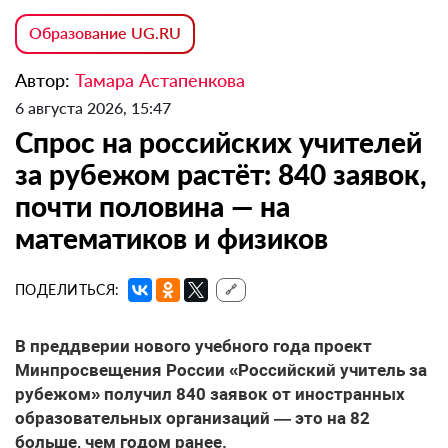
Образование UG.RU
Автор:
Тамара Астапенкова
6 августа 2026, 15:47
Спрос на российских учителей
за рубежом растёт: 840 заявок,
почти половина — на
математиков и физиков
ПОДЕЛИТЬСЯ:
🔗
В преддверии нового учебного года проект
Минпросвещения России «Российский учитель за
рубежом» получил 840 заявок от иностранных
образовательных организаций — это на 82
больше, чем годом ранее.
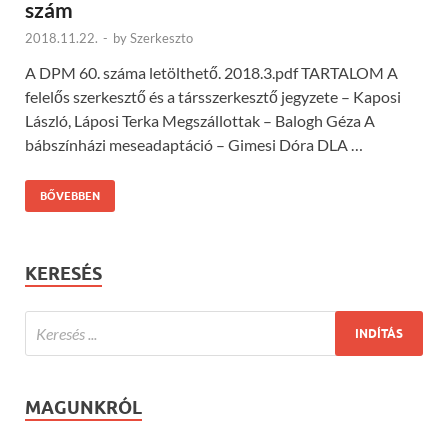
szám
2018.11.22.
-
by
Szerkeszto
A DPM 60. száma letölthető. 2018.3.pdf TARTALOM A
felelős szerkesztő és a társszerkesztő jegyzete – Kaposi
László, Láposi Terka Megszállottak – Balogh Géza A
bábszínházi meseadaptáció – Gimesi Dóra DLA …
BŐVEBBEN
KERESÉS
MAGUNKRÓL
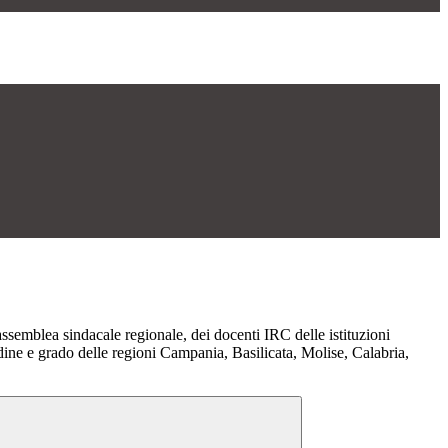
semblea sindacale regionale, dei docenti IRC delle istituzioni
dine e grado delle regioni Campania, Basilicata, Molise, Calabria,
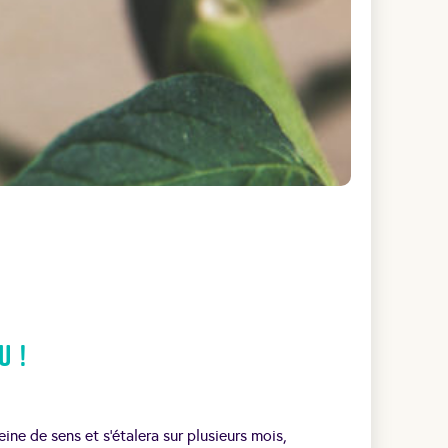
u !
eine de sens et s’étalera sur plusieurs mois,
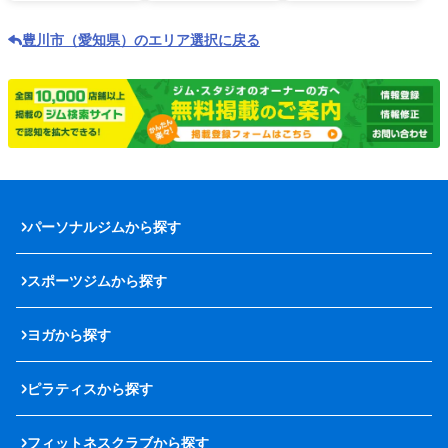
豊川市（愛知県）のエリア選択に戻る
パーソナルジムから探す
スポーツジムから探す
ヨガから探す
ピラティスから探す
フィットネスクラブから探す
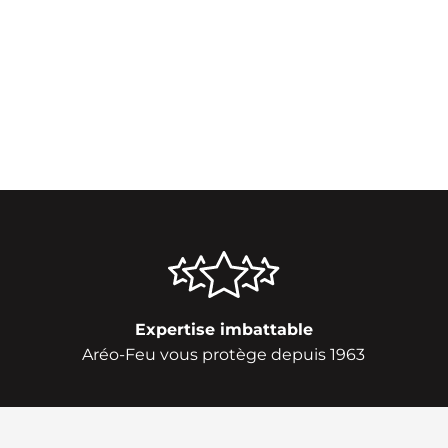
Expertise imbattable
Aréo-Feu vous protège depuis 1963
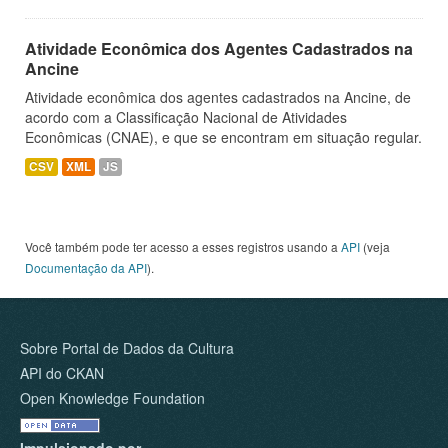
Atividade Econômica dos Agentes Cadastrados na
Ancine
Atividade econômica dos agentes cadastrados na Ancine, de
acordo com a Classificação Nacional de Atividades
Econômicas (CNAE), e que se encontram em situação regular.
CSV
XML
JS
Você também pode ter acesso a esses registros usando a
API
(veja
Documentação da API
).
Sobre Portal de Dados da Cultura
API do CKAN
Open Knowledge Foundation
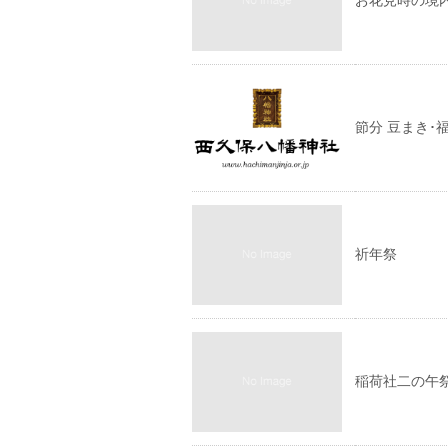
お花見時の境
節分 豆まき･
祈年祭
稲荷社二の午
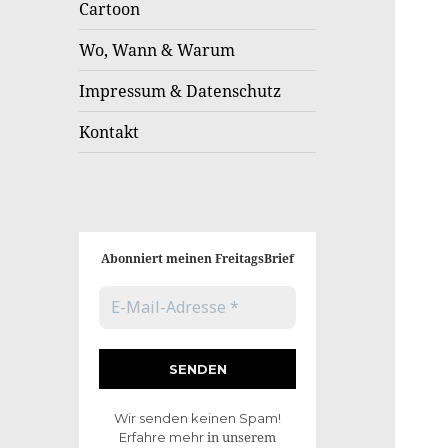
Cartoon
Wo, Wann & Warum
Impressum & Datenschutz
Kontakt
Abonniert meinen FreitagsBrief
Wir senden keinen Spam!
in unserem
Erfahre mehr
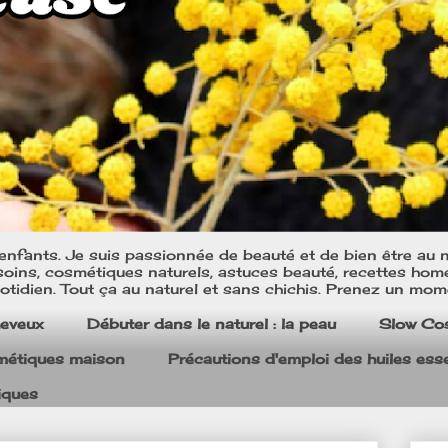
nfants. Je suis passionnée de beauté et de bien être au na
oins, cosmétiques naturels, astuces beauté, recettes home m
tidien. Tout ça au naturel et sans chichis. Prenez un mom
heveux
Débuter dans le naturel : la peau
Slow Co
smétiques maison
Précautions d'emploi des huiles esse
iques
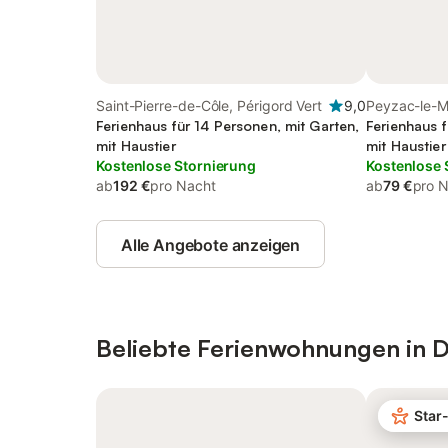
Saint-Pierre-de-Côle, Périgord Vert
9,0
Peyzac-le-Mo
Ferienhaus für 14 Personen, mit Garten,
Ferienhaus f
mit Haustier
mit Haustier
Kostenlose Stornierung
Kostenlose 
ab
192 €
pro Nacht
ab
79 €
pro 
Alle Angebote anzeigen
Beliebte Ferienwohnungen in 
Star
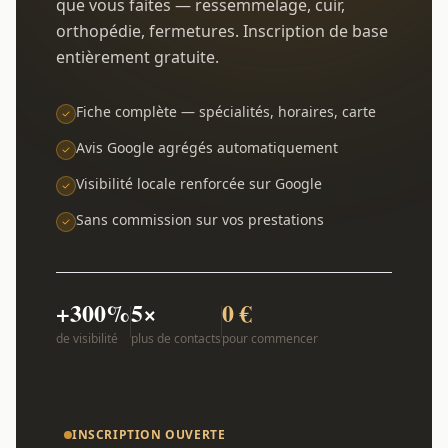
que vous faites — ressemmelage, cuir,
orthopédie, fermetures. Inscription de base
entièrement gratuite.
Fiche complète — spécialités, horaires, carte
Avis Google agrégés automatiquement
Visibilité locale renforcée sur Google
Sans commission sur vos prestations
+300%
5×
0 €
de visibilité
plus de contacts
pour commencer
INSCRIPTION OUVERTE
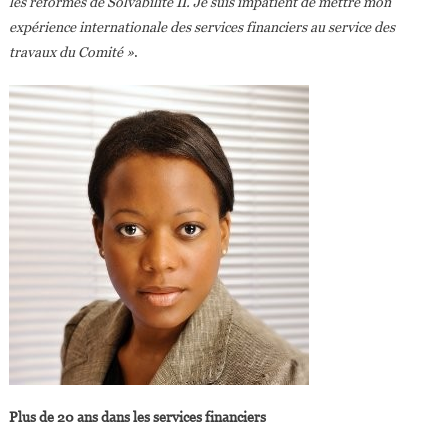
les réformes de Solvabilité II. Je suis impatient de mettre mon
expérience internationale des services financiers au service des
travaux du Comité »
.
Plus de 20 ans dans les services financiers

REQUIREMENT:
Your task is to return the lines above, from the first one up to and including the line containing "felelős szerkesztő és", minus any pictures.

EXERCISE ANSWER:
Образование UG.RU
Автор:
Тамара Астапенкова
6 августа 2026, 15:47
Спрос на российских учителей
за рубежом растёт: 840 заявок,
почти половина — на
математиков и физиков
ПОДЕЛИТЬСЯ:
🔗
В преддверии нового учебного года проект
Минпросвещения России «Российский учитель за
рубежом» получил 840 заявок от иностранных
образовательных организаций — это на 82
больше, чем годом ранее.
szám
2018.11.22.
-
by
Szerkeszto
A DPM 60. száma letölthető. 2018.3.pdf TARTALOM A
felelős szerkesztő és a társszerkesztő jegyzete – Kaposi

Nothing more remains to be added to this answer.